TensorFlow r1.0 upgrade

miyosuda · miyosuda · commit 169f52fb15c2 · 2017-03-27T09:32:08.000+09:00
diff --git a/README.md b/README.md
@@ -68,7 +68,7 @@ Score plots of local threads of pong were like these. (with GTX980Ti)
 Scores are not averaged using global network unlike the original paper.
 
 ## Requirements
-- TensorFlow r0.12
+- TensorFlow r1.0
 - numpy
 - cv2
 - matplotlib
diff --git a/a3c_visualize.py b/a3c_visualize.py
@@ -41,7 +41,7 @@
                               device = device)
 
 sess = tf.Session()
-init = tf.initialize_all_variables()
+init = tf.global_variables_initializer()
 sess.run(init)
 
 saver = tf.train.Saver()
diff --git a/game_ac_network.py b/game_ac_network.py
@@ -28,7 +28,7 @@ def prepare_loss(self, entropy_beta):
       entropy = -tf.reduce_sum(self.pi * log_pi, reduction_indices=1)
       
       # policy loss (output)  (Adding minus, because the original paper's objective function is for gradient ascent, but we use gradient descent optimizer.)
-      policy_loss = - tf.reduce_sum( tf.reduce_sum( tf.mul( log_pi, self.a ), reduction_indices=1 ) * self.td + entropy * entropy_beta )
+      policy_loss = - tf.reduce_sum( tf.reduce_sum( tf.multiply( log_pi, self.a ), reduction_indices=1 ) * self.td + entropy * entropy_beta )
 
       # R (input for value)
       self.r = tf.placeholder("float", [None])
@@ -162,7 +162,7 @@ def __init__(self,
       self.W_fc1, self.b_fc1 = self._fc_variable([2592, 256])
 
       # lstm
-      self.lstm = tf.nn.rnn_cell.BasicLSTMCell(256, state_is_tuple=True)
+      self.lstm = tf.contrib.rnn.BasicLSTMCell(256, state_is_tuple=True)
 
       # weight for policy output layer
       self.W_fc2, self.b_fc2 = self._fc_variable([256, action_size])
@@ -188,7 +188,7 @@ def __init__(self,
 
       self.initial_lstm_state0 = tf.placeholder(tf.float32, [1, 256])
       self.initial_lstm_state1 = tf.placeholder(tf.float32, [1, 256])

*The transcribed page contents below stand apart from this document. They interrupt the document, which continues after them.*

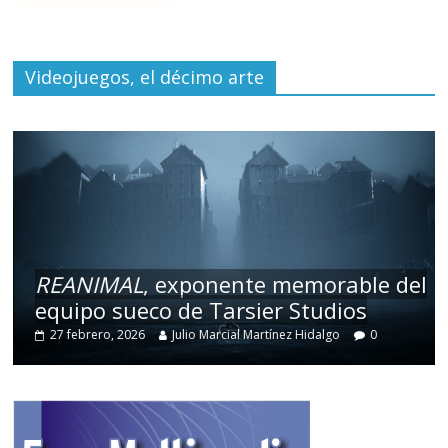
Videojuegos, el décimo arte
REANIMAL
, exponente memorable del
equipo sueco de Tarsier Studios
27 febrero, 2026
Julio Marcial Martínez Hidalgo
0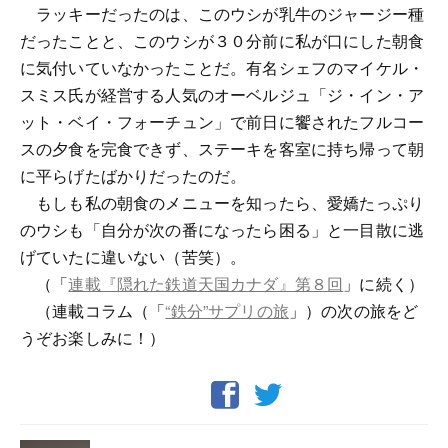
ラッキーだったのは、このウシが乳牛のジャージー種
だったことと、このウシが３０分前に私が口にした朝食
に気付いていなかったことだ。有名シェフのマイケル・
スミス氏が経営する人気のオーベルジュ「ジ・イン・ア
ット・ベイ・フォーチュン」で前日に饗されたフルコー
スの夕食を完食できず、ステーキを客室に持ち帰って朝
に平らげたばかりだったのだ。
もしも私の朝食のメニューを知ったら、愛嬌たっぷり
のウシも「自分が次の番になったら困る」と一目散に逃
げていたに違いない（苦笑）。
（「
連載『隠れた鉄道天国カナダ』第８回
」に続く）
（連載コラム（「
“鉄分”サプリの旅
」）の次の旅をど
うぞお楽しみに！）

-      self.initial_lstm_state = tf.nn.rnn_cell.LSTMStateTuple(self.initial_lstm_state0,
+      self.initial_lstm_state = tf.contrib.rnn.LSTMStateTuple(self.initial_lstm_state0,
                                                               self.initial_lstm_state1)
       
       # Unrolling LSTM up to LOCAL_T_MAX time steps. (= 5time steps.)
@@ -215,13 +215,13 @@ def __init__(self,
       self.v = tf.reshape( v_, [-1] )
 
       scope.reuse_variables()
-      self.W_lstm = tf.get_variable("BasicLSTMCell/Linear/Matrix")
-      self.b_lstm = tf.get_variable("BasicLSTMCell/Linear/Bias")
+      self.W_lstm = tf.get_variable("basic_lstm_cell/weights")
+      self.b_lstm = tf.get_variable("basic_lstm_cell/biases")
 
       self.reset_state()
       
   def reset_state(self):
-    self.lstm_state_out = tf.nn.rnn_cell.LSTMStateTuple(np.zeros([1, 256]),
+    self.lstm_state_out = tf.contrib.rnn.LSTMStateTuple(np.zeros([1, 256]),
                                                         np.zeros([1, 256]))
 
   def run_policy_and_value(self, sess, s_t):